* EXCERPTED TEXT
- - - - - - -
What has been haunting in our minds for centuries is still engrained
part of our subconscious mind: women are not so much important for
menkind's getting on that their mistakes and misbehaviour must be
criticized. On the other hand men are the pillar of society's progress
and therefore have to be productive and adjusted.

A girl that preferes playing with construction toys may earn amazed
glances or mockery at the worst, in most cases she will be approved for
her untypical preferences today. A woman who rides a motorcycle is
unusal but will be looked upon as exotic person at the worst; a man who
attends ballet lessons with passion will arouse uncomfortable feelings
within the most of us if not the suspicion to be some sort of strange
mind. Every proper porn contents it's woman-loves-woman scene, gay
scenes are etremely rarely welcomed.

Men are much stricter forced to play their role than women are. There an
actually negative thing (i.e. that women are not socially relevant) has
turned to at least one advantage for women.
- - - - - - -
* GIVEN DATA
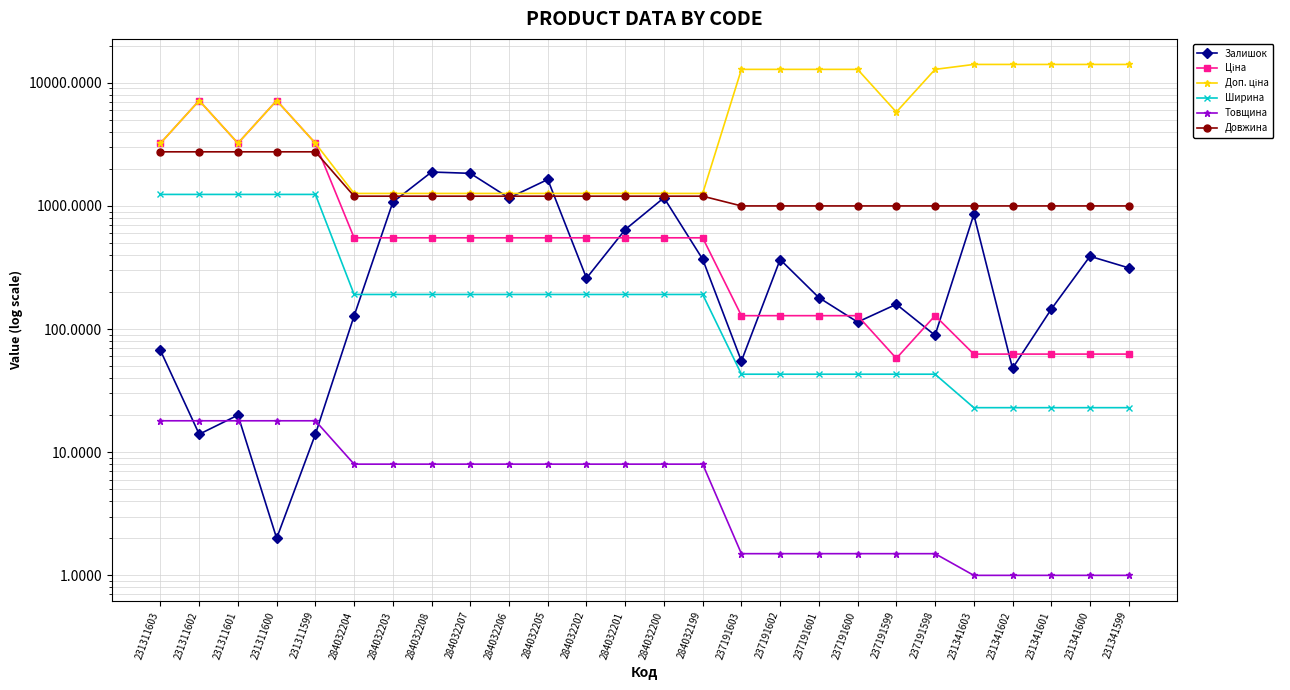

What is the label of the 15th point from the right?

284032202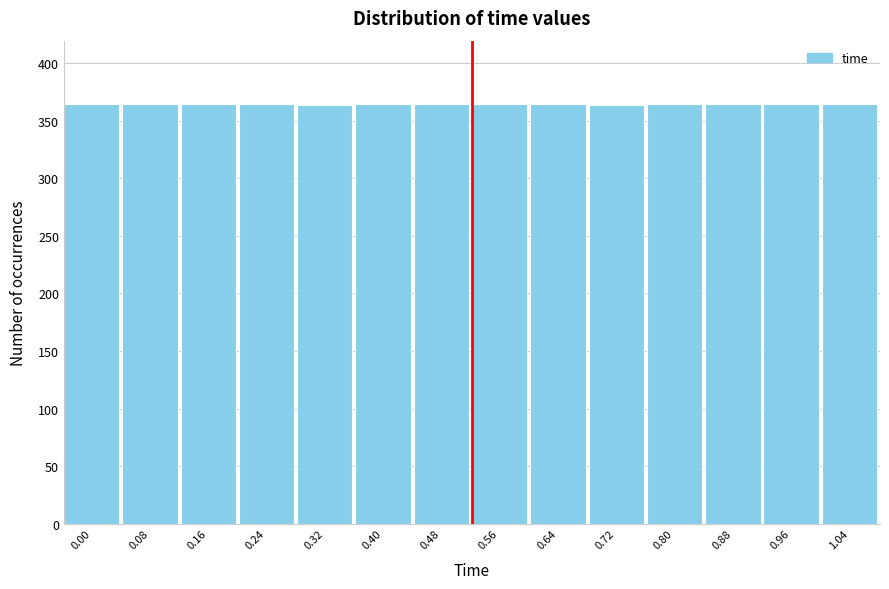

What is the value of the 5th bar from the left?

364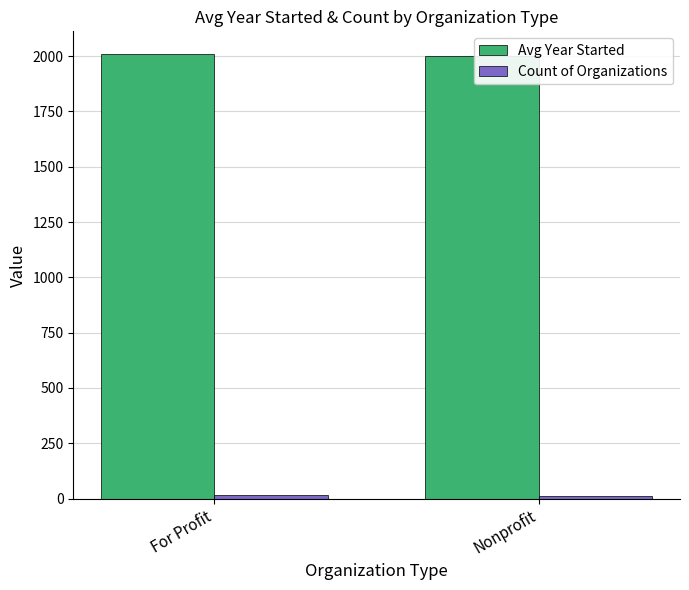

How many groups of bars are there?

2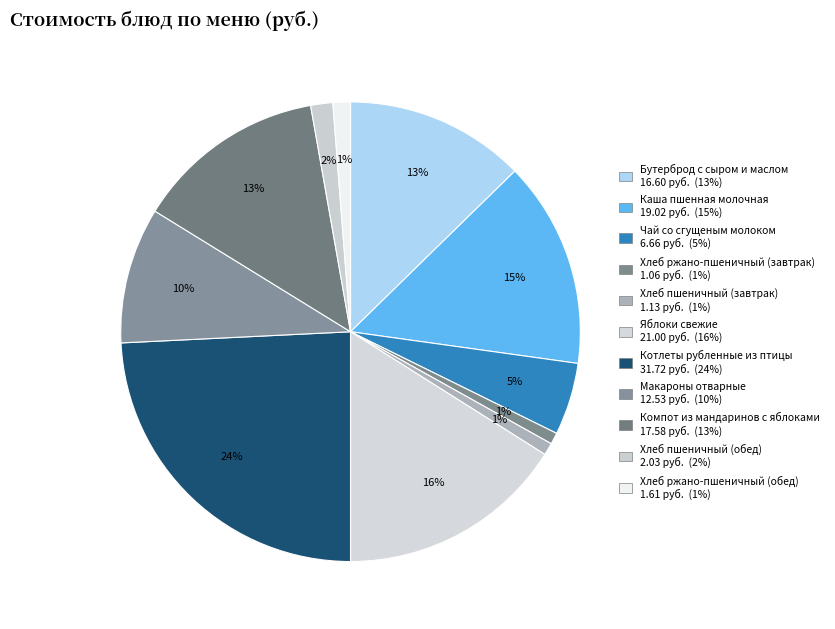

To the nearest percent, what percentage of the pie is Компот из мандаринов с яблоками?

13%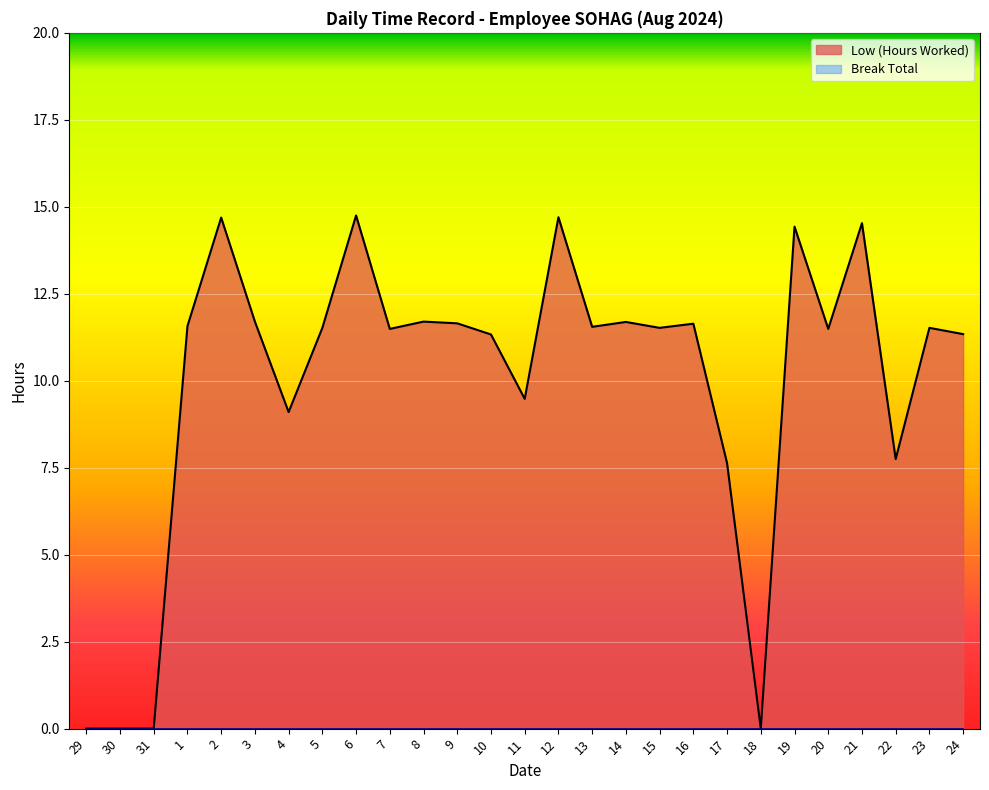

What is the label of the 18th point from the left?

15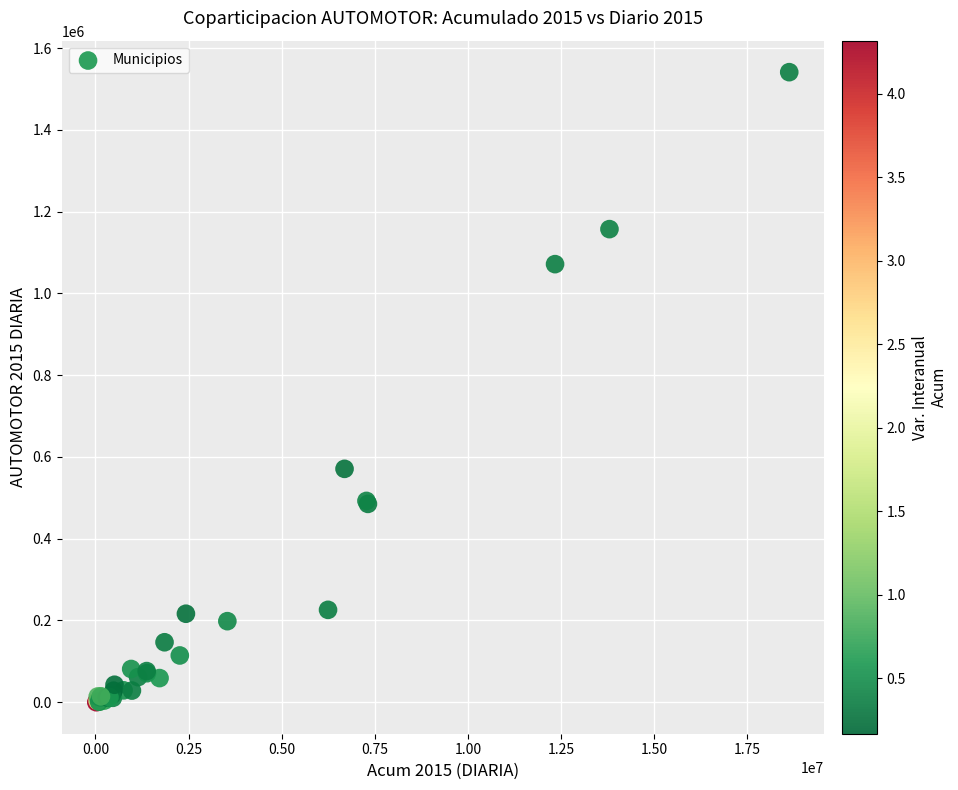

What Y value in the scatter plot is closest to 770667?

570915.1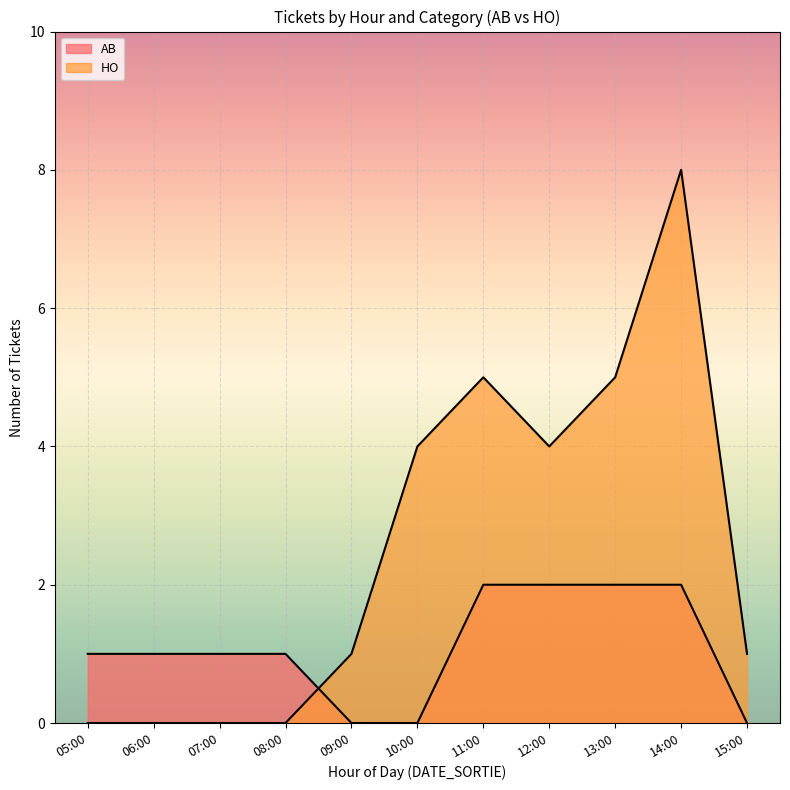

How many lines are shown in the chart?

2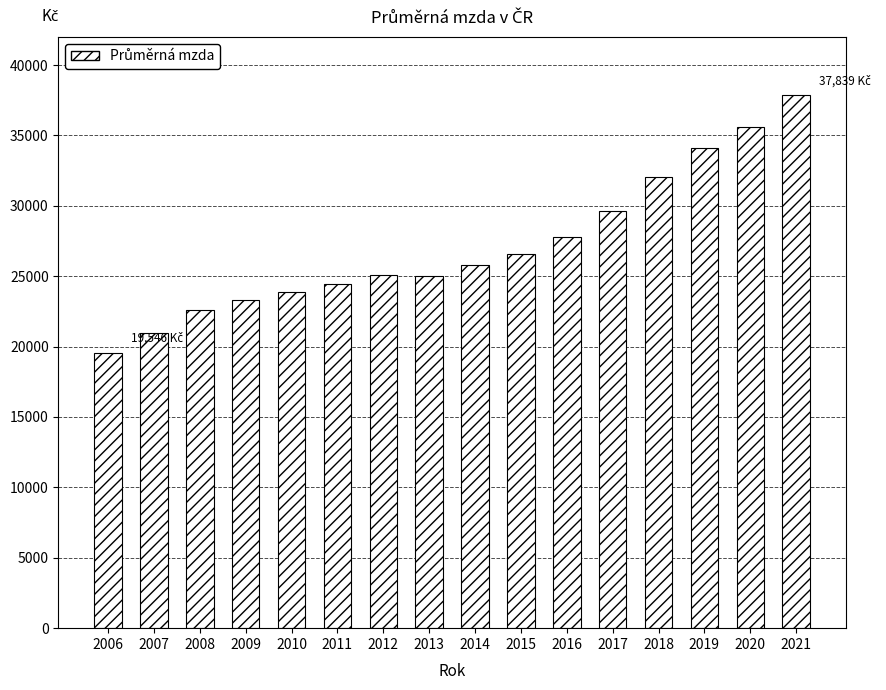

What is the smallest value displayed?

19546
- - - - - - -
* EXERCISE SET
(a) In the text on gender roles, how is a woman who rides a motorcycle regarded at the worst?
(b) Carry on the text about gender roles from the point where it stops.
The listing that accompanies the text was taken from a separate source.

* ANSWER SET
(a) She is regarded as an exotic person.

(b)
This means, that women should profit by the opportunities they get out
of this aspect of their social status. A man who leads a life of
adjusted behaviour within the prescribed patterns may have not learned
to think twice (men's upbringing and education unfortunately is much
more single-track than women's education); on the other hand, a woman
who leads such a life has not taken advantage of the benefits of her
opportunities and therefore must be too lazy or too stupid to look
further than to the edge of her little private life.

Although women are still socially second-class their personal
development is far ahead of men's. It's about time for men to
emancipate. Then they will understand at last that only a man who is not
emancipated fears women's liberation because it takes away from him the
social casting he diverts his self-portrait from because he has no other
possibility to define himself.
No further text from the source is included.